* **STATED GOAL**
Change every "common name" in the rows below to "vernacular name", and leave everything else the same.

* **RECORDS FOR THE EXERCISE**
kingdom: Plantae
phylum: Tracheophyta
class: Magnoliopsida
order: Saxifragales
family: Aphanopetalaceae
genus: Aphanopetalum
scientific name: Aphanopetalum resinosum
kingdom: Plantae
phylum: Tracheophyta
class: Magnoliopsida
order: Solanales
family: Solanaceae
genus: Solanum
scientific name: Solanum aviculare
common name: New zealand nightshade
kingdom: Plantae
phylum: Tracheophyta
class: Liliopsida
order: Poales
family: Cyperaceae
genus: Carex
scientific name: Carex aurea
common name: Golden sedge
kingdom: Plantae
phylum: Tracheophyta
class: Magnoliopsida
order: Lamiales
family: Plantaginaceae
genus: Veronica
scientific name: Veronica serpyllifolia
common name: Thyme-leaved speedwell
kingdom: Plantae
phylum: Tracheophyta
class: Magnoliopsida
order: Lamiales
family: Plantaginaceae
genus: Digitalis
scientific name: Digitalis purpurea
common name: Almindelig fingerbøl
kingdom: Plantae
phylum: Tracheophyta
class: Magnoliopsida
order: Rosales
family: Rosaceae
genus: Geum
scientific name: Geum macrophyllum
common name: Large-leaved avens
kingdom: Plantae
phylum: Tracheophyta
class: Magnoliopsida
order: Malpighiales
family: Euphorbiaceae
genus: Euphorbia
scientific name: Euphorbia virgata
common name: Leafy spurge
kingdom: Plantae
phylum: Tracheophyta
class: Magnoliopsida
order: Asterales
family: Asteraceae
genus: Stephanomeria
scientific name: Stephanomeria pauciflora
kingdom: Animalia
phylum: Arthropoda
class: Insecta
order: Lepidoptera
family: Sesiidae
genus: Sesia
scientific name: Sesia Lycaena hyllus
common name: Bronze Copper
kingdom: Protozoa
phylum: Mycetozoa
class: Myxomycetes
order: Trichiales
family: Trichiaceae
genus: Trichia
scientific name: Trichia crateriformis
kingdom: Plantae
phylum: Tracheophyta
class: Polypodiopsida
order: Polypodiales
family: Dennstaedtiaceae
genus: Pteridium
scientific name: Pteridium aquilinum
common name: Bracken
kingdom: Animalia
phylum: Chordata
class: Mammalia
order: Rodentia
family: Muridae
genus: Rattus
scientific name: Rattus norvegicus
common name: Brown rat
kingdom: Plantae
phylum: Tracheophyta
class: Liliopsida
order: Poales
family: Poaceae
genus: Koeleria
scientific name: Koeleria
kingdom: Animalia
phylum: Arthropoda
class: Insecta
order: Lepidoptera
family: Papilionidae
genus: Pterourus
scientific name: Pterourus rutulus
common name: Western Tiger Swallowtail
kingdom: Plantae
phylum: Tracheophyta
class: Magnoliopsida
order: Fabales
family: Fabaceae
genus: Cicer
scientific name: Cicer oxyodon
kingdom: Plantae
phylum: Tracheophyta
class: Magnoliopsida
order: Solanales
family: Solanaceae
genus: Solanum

* **WRITTEN ANSWER**
kingdom: Plantae
phylum: Tracheophyta
class: Magnoliopsida
order: Saxifragales
family: Aphanopetalaceae
genus: Aphanopetalum
scientific name: Aphanopetalum resinosum
kingdom: Plantae
phylum: Tracheophyta
class: Magnoliopsida
order: Solanales
family: Solanaceae
genus: Solanum
scientific name: Solanum aviculare
vernacular name: New zealand nightshade
kingdom: Plantae
phylum: Tracheophyta
class: Liliopsida
order: Poales
family: Cyperaceae
genus: Carex
scientific name: Carex aurea
vernacular name: Golden sedge
kingdom: Plantae
phylum: Tracheophyta
class: Magnoliopsida
order: Lamiales
family: Plantaginaceae
genus: Veronica
scientific name: Veronica serpyllifolia
vernacular name: Thyme-leaved speedwell
kingdom: Plantae
phylum: Tracheophyta
class: Magnoliopsida
order: Lamiales
family: Plantaginaceae
genus: Digitalis
scientific name: Digitalis purpurea
vernacular name: Almindelig fingerbøl
kingdom: Plantae
phylum: Tracheophyta
class: Magnoliopsida
order: Rosales
family: Rosaceae
genus: Geum
scientific name: Geum macrophyllum
vernacular name: Large-leaved avens
kingdom: Plantae
phylum: Tracheophyta
class: Magnoliopsida
order: Malpighiales
family: Euphorbiaceae
genus: Euphorbia
scientific name: Euphorbia virgata
vernacular name: Leafy spurge
kingdom: Plantae
phylum: Tracheophyta
class: Magnoliopsida
order: Asterales
family: Asteraceae
genus: Stephanomeria
scientific name: Stephanomeria pauciflora
kingdom: Animalia
phylum: Arthropoda
class: Insecta
order: Lepidoptera
family: Sesiidae
genus: Sesia
scientific name: Sesia Lycaena hyllus
vernacular name: Bronze Copper
kingdom: Protozoa
phylum: Mycetozoa
class: Myxomycetes
order: Trichiales
family: Trichiaceae
genus: Trichia
scientific name: Trichia crateriformis
kingdom: Plantae
phylum: Tracheophyta
class: Polypodiopsida
order: Polypodiales
family: Dennstaedtiaceae
genus: Pteridium
scientific name: Pteridium aquilinum
vernacular name: Bracken
kingdom: Animalia
phylum: Chordata
class: Mammalia
order: Rodentia
family: Muridae
genus: Rattus
scientific name: Rattus norvegicus
vernacular name: Brown rat
kingdom: Plantae
phylum: Tracheophyta
class: Liliopsida
order: Poales
family: Poaceae
genus: Koeleria
scientific name: Koeleria
kingdom: Animalia
phylum: Arthropoda
class: Insecta
order: Lepidoptera
family: Papilionidae
genus: Pterourus
scientific name: Pterourus rutulus
vernacular name: Western Tiger Swallowtail
kingdom: Plantae
phylum: Tracheophyta
class: Magnoliopsida
order: Fabales
family: Fabaceae
genus: Cicer
scientific name: Cicer oxyodon
kingdom: Plantae
phylum: Tracheophyta
class: Magnoliopsida
order: Solanales
family: Solanaceae
genus: Solanum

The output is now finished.